Der Oberhausener Messdiener Schlingensief versuchte sich schon früh als Filmemacher und erregte mit Underground-Streifen wie “Menu total“ (1985/86) mit seinem Jugendfreund Helge Schneider (“Mein Führer“) und der folgenden Deutschlandtrilogie unter anderem mit “100 Jahre Adolf Hitler“ und “Terror 2000“ Aufmerksamkeit.
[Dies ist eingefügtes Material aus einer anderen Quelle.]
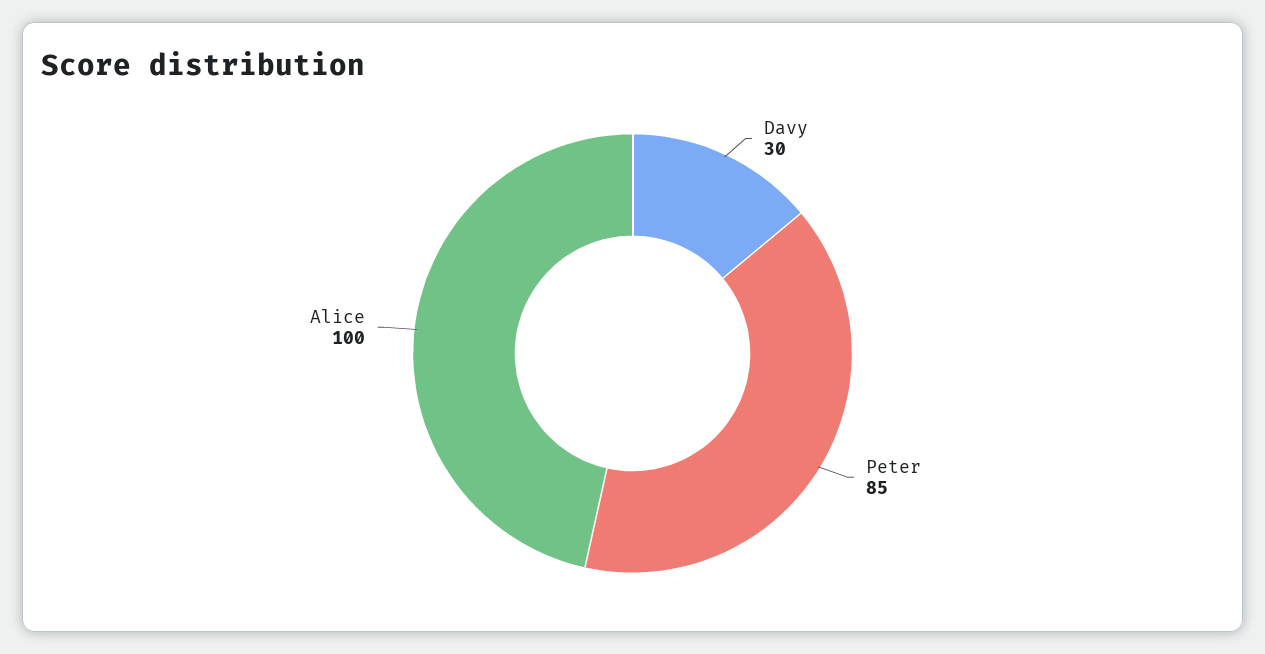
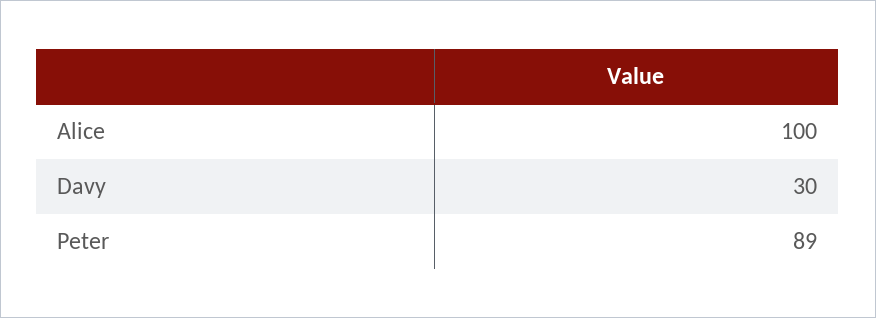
  {
    "Davy": 30,
-   "Peter": 85,
+   "Peter": 89,
    "Alice": 100
  }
Im Fernsehen tauchte er ab 1997 auch als unberechenbarer Talkmaster (“Talk 2000“) auf mit Gästen wie Hildegard Knef, Udo Kier oder Helmut Berger.

Seinen Durchbruch als Theaterregisseur hatte Schlingensief in den 90er Jahren an Frank Castorfs Berliner Volksbühne mit Inszenierungen wie “100 Jahre CDU“ oder “Rocky Dutschke, 68“, wobei er auch Laien und Behinderte einsetzte, die bis zuletzt zu seinem engeren Ensemble gehörten - “Du bist wie ich“, sagte Schlingensief einmal zu einer seiner behinderten Darstellerinnen, “wir sind alle krank“.

Im Sommer 2009 heiratete der krebskranke Schlingensief im brandenburgischen Hoppenrade seine langjährige künstlerische Mitarbeiterin Aino Laberenz. Im Mai 2010 sagte der an Lungenkrebs erkrankte Schlingensief in einem Interview, er wisse seit einigen Monaten, dass er neue Metastasen habe. Durch den Krebs sei “alles in den Boden gerissen worden“.